Today I changed a faucet washer on my kitchen sink. It was a ten minute job. That is, if you don't count the 45 minute round trip into town. It was a $2.50 part, if you don't count the cost of going into town. At one time I had quite an assortment of plumbing supplies. Apparently, I've used up some key items. It was bound to happen sooner or later.
It did get me thinking. There are plenty of things that can go wrong with my water pumping system. Over the last twenty years or so, the well pump was replaced twice, once when it was -17 F. The pressure tank was also replaced twice. The pressure switch failed at least once. A check valve split one winter and was replaced with a more robust one. Another winter most of the plumbing froze and much of it had to be replaced. Wore out a tankless water heater and a regular propane water tank. I don't quite remember how many small items have been changed over the years.

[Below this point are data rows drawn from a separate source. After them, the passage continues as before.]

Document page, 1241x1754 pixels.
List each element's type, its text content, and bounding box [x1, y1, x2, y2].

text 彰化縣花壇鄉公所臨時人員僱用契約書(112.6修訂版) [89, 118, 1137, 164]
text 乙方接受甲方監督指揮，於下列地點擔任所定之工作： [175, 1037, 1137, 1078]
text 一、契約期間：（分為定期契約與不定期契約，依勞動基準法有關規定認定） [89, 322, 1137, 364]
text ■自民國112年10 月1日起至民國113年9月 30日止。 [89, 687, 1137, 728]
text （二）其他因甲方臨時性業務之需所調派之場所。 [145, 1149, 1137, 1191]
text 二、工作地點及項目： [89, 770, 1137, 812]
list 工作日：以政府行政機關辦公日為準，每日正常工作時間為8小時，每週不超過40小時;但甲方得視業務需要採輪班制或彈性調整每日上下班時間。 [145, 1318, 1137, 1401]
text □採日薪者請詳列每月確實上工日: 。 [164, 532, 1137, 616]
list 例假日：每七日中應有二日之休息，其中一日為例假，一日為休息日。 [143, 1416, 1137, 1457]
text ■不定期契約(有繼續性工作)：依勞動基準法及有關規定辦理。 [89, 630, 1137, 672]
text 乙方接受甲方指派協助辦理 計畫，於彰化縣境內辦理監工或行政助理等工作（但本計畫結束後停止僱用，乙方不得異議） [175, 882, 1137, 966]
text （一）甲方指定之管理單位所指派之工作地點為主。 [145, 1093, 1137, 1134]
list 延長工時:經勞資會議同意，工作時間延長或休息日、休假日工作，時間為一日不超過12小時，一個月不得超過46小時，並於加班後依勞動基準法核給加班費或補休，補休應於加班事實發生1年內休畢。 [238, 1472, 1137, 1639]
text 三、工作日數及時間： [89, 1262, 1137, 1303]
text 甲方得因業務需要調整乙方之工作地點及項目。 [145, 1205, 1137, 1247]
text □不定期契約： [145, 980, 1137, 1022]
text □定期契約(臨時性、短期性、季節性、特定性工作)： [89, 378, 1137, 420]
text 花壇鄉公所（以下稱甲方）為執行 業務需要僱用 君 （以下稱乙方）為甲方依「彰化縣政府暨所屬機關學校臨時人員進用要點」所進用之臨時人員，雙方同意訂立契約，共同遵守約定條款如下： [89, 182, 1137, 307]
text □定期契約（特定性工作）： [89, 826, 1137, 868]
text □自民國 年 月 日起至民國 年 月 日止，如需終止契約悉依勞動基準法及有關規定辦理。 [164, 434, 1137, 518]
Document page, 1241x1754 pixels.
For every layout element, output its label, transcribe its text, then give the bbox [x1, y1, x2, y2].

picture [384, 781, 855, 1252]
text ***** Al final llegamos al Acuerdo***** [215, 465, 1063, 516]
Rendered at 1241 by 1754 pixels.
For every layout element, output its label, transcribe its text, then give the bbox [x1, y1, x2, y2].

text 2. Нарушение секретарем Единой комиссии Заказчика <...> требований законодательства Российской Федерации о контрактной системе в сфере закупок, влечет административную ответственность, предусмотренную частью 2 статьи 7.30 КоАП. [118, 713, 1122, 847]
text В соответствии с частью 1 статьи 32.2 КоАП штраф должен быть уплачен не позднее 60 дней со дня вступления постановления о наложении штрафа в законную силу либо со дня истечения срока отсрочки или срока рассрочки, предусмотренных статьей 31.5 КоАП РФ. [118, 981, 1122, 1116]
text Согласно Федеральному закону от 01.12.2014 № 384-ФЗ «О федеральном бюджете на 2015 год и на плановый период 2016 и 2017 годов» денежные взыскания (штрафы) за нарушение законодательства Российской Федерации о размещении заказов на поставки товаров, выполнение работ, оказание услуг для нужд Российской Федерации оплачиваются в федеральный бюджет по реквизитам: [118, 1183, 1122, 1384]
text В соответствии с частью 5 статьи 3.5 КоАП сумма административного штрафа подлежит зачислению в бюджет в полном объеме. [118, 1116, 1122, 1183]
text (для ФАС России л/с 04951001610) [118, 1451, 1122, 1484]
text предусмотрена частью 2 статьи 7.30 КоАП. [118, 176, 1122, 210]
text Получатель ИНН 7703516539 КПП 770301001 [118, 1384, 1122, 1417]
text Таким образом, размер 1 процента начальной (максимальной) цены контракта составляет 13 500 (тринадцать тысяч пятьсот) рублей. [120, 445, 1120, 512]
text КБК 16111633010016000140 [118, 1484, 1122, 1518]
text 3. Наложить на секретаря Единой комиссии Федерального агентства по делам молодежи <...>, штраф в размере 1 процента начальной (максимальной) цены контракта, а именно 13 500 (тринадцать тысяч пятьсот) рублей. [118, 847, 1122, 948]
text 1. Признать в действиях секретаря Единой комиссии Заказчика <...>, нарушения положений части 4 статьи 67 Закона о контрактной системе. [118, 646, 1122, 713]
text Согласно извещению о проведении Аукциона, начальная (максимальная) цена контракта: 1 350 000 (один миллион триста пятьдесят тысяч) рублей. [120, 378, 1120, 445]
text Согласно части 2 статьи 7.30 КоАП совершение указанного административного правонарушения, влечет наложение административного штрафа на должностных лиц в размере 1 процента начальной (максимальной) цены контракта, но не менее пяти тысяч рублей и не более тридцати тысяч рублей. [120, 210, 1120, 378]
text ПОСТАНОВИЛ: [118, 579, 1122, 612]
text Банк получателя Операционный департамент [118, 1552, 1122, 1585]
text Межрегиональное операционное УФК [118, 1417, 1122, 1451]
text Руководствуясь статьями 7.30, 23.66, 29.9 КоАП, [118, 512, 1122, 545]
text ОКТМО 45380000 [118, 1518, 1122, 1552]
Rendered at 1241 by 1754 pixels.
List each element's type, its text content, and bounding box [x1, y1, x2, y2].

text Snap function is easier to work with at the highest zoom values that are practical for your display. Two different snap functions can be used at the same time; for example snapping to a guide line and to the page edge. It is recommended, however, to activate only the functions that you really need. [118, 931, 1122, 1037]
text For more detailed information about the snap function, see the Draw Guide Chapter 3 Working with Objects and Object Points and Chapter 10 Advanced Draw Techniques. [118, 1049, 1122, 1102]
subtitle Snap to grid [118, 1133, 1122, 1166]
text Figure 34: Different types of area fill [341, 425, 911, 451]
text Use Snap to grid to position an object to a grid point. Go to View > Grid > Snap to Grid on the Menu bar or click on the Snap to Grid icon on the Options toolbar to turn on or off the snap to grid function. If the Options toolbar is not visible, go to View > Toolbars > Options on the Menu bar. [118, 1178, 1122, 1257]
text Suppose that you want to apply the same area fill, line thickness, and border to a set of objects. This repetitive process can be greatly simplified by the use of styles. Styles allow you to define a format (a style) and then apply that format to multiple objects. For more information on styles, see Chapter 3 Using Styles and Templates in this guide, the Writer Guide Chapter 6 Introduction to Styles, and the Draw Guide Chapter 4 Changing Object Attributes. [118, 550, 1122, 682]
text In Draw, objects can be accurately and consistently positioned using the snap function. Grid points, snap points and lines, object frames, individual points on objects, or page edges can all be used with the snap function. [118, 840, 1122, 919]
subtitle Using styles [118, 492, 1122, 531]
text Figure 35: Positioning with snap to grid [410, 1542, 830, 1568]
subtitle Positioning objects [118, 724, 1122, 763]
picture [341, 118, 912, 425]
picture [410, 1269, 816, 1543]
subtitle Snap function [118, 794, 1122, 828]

I did almost all the work myself. My only cost has been parts and materials. However, today's little repair job got me thinking. What if I couldn't go into town for parts? It wouldn't have to be the end of the world. A good ice storm would suffice.
It's true that my well has a constant overflow. It doesn't require anything more complicated than a water jug to get water. Under normal circumstances, it's not that big a deal. Then there are those other times, like when my pump went in subzero temperatures. The hill down to my well was completely covered in ice. I had to crawl on my hands and knees, dragging a 5 gallon watter jug behind me. 5 gallons will do for drinking water, but it won't go very far flushing toilets and washing dishes. Forget about baths and laundry.
Remember in old movies those hand-pumps that all the old farms had? Well, those old pumps are still being made. It's possible to get them for $30 - $40. I'm going to install one right in my kitchen. Might even put in a second sink just for the hand-pump. Those pumps are dead simple. About the only that occasionally has to be replaced is a gasket. The gaskets are easy to make from a variety of materials. Heck, they are cheap enough that I can keep a few spares.
Should my fancy electric pump fail, pumping water by hand would sure beat crawling on my hands and knees. I could even pump enough water to take a bath. All I'd have to do is fill up a bunch of my stock pots and put them on the woodstove. It's old fashioned as all get out, but it works.
My poor dad is going to flip out when he visits and discovers that old fashioned pump. He says he's never seen anyone work so hard to live the way his grandfather lived. Well, great granddad lived a long long time, so he must have been doing something right.